- Pitcher
- Born: December 20, 1966 (age 59) Allentown, Pennsylvania, U.S.
- Batted: LeftThrew: Left

MLB debut
- June 15, 1991, for the Cleveland Indians

Last MLB appearance
- July 31, 1994, for the Florida Marlins

MLB statistics
- Win–loss record: 4–11
- Earned run average: 6.48
- Strikeouts: 73
- Stats at Baseball Reference

Teams
- Cleveland Indians (1991–1993); Florida Marlins (1994);

= Jeff Mutis =

American baseball player (born 1966)

Jeff Mutis (born December 20, 1966) is an American former professional baseball pitcher.

==Early life and education==
Mutis was born in Allentown, Pennsylvania, on December 20, 1996. He attended Allentown Central Catholic High School, where he was recruited heavily by collegiate baseball programs at Seton Hall University, Clemson University, and Rollins College.

Despite telling the New York Yankees in the 15th round that his commitment to Lafayette College was strong, Mutis was drafted by the Cleveland Indians in the 34th round of the 1985 Major League Baseball draft; however, he chose not to sign with the Indians.

==Career==
Mutis was again drafted by the Indians in the first round (27th pick) of the 1988 Major League Baseball draft. On July 17, 1993, Mutis pitched a complete game shutout, allowing four hits and striking out two in a 3-0 Indians win over the Los Angeles Angels.
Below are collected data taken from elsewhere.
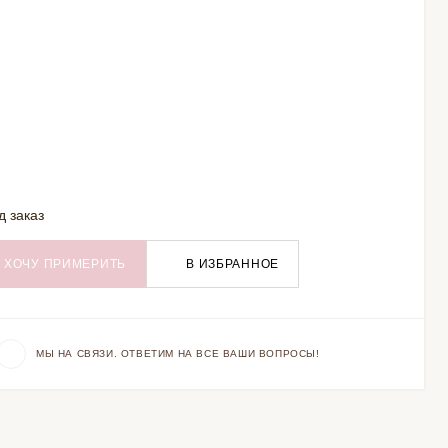
д заказ
ХОЧУ ПРИМЕРИТЬ
В ИЗБРАННОЕ
МЫ НА СВЯЗИ. ОТВЕТИМ НА ВСЕ ВАШИ ВОПРОСЫ!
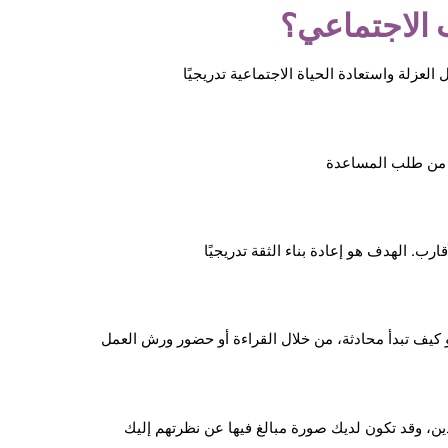
 الاجتماعي؟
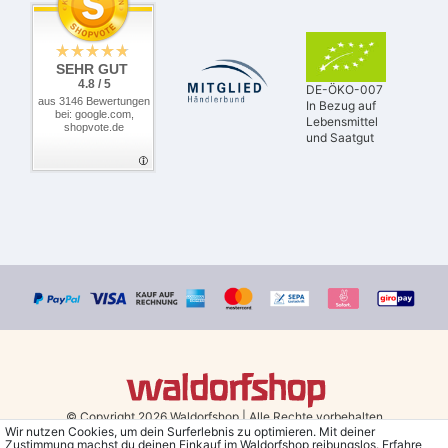
SEHR GUT
4.8 / 5
DE-ÖKO-007
aus 3146 Bewertungen
In Bezug auf
bei: google.com,
Lebensmittel
shopvote.de
und Saatgut
© Copyright 2026 Waldorfshop
|
Alle Rechte vorbehalten.
Wir nutzen Cookies, um dein Surferlebnis zu optimieren. Mit deiner
Zustimmung machst du deinen Einkauf im Waldorfshop reibungslos. Erfahre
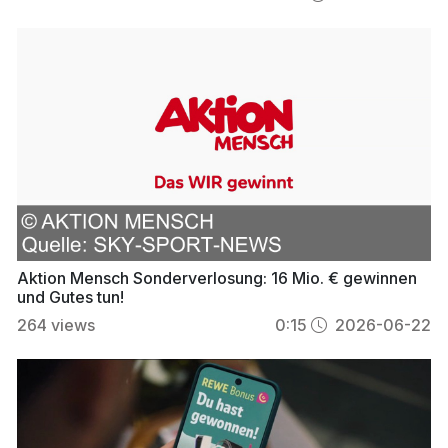
Aktion Mensch Sonderverlosung: 16 Mio. € gewinnen
und Gutes tun!
264
views
0:15
2026-06-22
In 1993, he was selected from waivers by the Florida Marlins, and he played his final major league game with the Marlins on July 31, 1994.

Mutis was released by the Marlins on July 15, 1995, following a move from a starting pitcher to closer. Mutis recorded two saves in 27 games, earning a 3.72 average with the Triple-A Charlotte Knights, but was pitching through back pain. He subsequently signed with the St. Louis Cardinals organization for the 1996 season, pitching with the Triple-A Louisville Redbirds. It was his last season in affiliated baseball.

In 1997, Mutis signed with the independent Allentown Ambassadors of the Northeast League as the team's first player who had competed at the MLB level since its 1962 founding. Mutis started two games for the Ambassadors before retiring.

The same year, Mutis was awarded his degree from Lafayette, where he majored in business and economics.